Families of victims in shooting rampage sue state

Families of victims in shooting rampage sue state »Play Video
In a 2009 file photo, Isaac Zamora is escorted from Skagit County Superior Court.
SEATTLE -- Isaac Zamora may be behind bars for the rest of his life, but he may not be the only one held responsible in his killing rampage that left six dead.

His victims' families say the Department of Corrections dropped the ball, and now the DOC says someone else is to blame.

The claim, filed Wednesday on the three-year anniversary of the shootings, says the state and Okanogan County let Zamora slip through the cracks by not getting him the help he needed, and now the state wants Skagit County held responsible.

One man just wants to escape the memory.

Fred Binschus still hears the silence after the last gunshot that killed his wife. "I just laid there and bawled like a baby; I knew she was gone," he said. "She was my partner, my lover, my life."

Her killer will spend the rest of his life in mental hospitals or prison.
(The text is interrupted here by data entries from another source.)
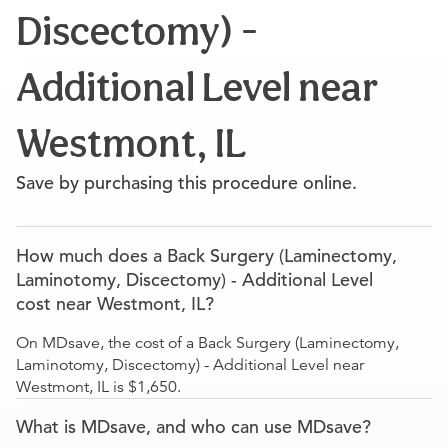
Discectomy) -
Additional Level near
Westmont, IL
Save by purchasing this procedure online.
How much does a Back Surgery (Laminectomy,
Laminotomy, Discectomy) - Additional Level
cost near Westmont, IL?
On MDsave, the cost of a Back Surgery (Laminectomy,
Laminotomy, Discectomy) - Additional Level near
Westmont, IL is $1,650.
What is MDsave, and who can use MDsave?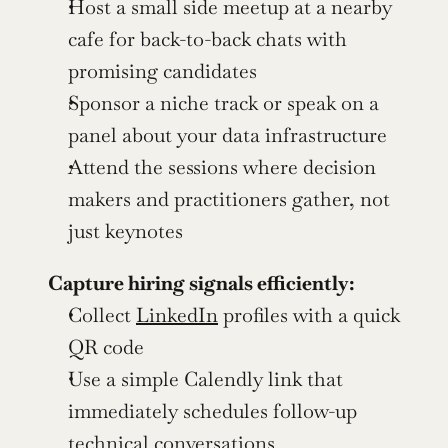
Host a small side meetup at a nearby 
cafe for back-to-back chats with 
promising candidates
Sponsor a niche track or speak on a 
panel about your data infrastructure
Attend the sessions where decision 
makers and practitioners gather, not 
just keynotes
Capture hiring signals efficiently:
Collect 
LinkedIn
 profiles with a quick 
QR code
Use a simple Calendly link that 
immediately schedules follow-up 
technical conversations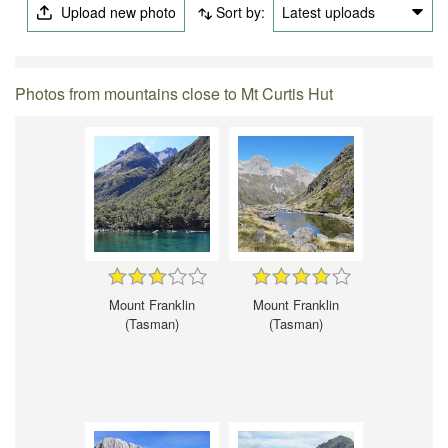
Upload new photo
Sort by:
Latest uploads
Photos from mountains close to Mt Curtis Hut
Mount Franklin
Mount Franklin
(Tasman)
(Tasman)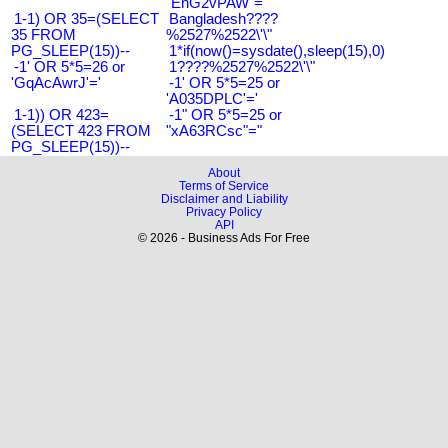
"EnG2vPAW"="
1-1) OR 35=(SELECT
Bangladesh????
35 FROM
%2527%2522\'\"
PG_SLEEP(15))--
1*if(now()=sysdate(),sleep(15),0)
-1' OR 5*5=26 or
1????%2527%2522\'\"
'GqAcAwrJ'='
-1' OR 5*5=25 or
'A035DPLC'='
1-1)) OR 423=
-1" OR 5*5=25 or
(SELECT 423 FROM
"xA63RCsc"="
PG_SLEEP(15))--
About
Terms of Service
Disclaimer and Liability
Privacy Policy
API
© 2026 - Business Ads For Free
But a claim filed by Zamora's victims' families says the system that now confines him could have stopped his murderous rampage.
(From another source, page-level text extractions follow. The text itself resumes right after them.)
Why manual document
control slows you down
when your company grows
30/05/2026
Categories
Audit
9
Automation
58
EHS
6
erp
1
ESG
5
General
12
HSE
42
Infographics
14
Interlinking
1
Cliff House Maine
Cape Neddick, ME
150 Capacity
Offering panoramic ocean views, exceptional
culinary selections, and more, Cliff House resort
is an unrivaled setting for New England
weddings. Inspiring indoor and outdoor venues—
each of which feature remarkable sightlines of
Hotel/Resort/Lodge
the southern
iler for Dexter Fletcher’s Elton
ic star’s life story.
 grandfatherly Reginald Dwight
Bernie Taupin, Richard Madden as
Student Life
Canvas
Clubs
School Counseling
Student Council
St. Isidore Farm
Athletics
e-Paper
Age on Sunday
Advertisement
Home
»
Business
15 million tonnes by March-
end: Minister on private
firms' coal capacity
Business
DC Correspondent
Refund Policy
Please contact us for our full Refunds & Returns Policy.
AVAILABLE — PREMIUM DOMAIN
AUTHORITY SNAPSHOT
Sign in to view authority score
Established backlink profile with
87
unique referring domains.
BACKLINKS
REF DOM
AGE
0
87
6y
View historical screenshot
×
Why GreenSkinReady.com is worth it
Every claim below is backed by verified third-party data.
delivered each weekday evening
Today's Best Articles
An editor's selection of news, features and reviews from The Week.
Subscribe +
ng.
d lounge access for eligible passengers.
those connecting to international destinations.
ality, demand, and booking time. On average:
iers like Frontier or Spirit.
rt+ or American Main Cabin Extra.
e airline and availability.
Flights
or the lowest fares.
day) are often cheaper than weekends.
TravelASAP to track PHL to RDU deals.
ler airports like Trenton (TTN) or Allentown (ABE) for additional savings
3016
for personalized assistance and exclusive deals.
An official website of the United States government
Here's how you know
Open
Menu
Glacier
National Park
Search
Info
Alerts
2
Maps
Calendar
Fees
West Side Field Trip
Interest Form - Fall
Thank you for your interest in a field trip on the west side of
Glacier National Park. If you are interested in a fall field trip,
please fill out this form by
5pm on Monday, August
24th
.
"They need to be held accountable," Binschus said. "They knew he was crazy."

The families claim the DOC "utterly failed to fulfill its obligation," by "allowing him to remain free in a homicidal and psychotic state without a court-ordered mental health evaluation and treatment plan."

The claim also accuses the DOC of mis-classifying Zamora as low risk, losing track of him in transfer, and alleges the community corrections officer assigned to Zamora failed a slew of duties that proved critical.

But the DOC points the finger at Skagit County, suggesting the sheriff's office had access to information from Zamora's family and friends about his mental instability in the weeks leading up to the rampage, and that the county was negligent in the way it responded to the 911 call when Zamora exploded through a rural neighborhood and sped down I-5, killing a deputy and five other people.

"No amount of money is going to bring Julie back," Binschus said.

The DOC won't comment on the case. Messages left with Skagit County seeking comment were not returned.

The case is expected to go to trial within about a year.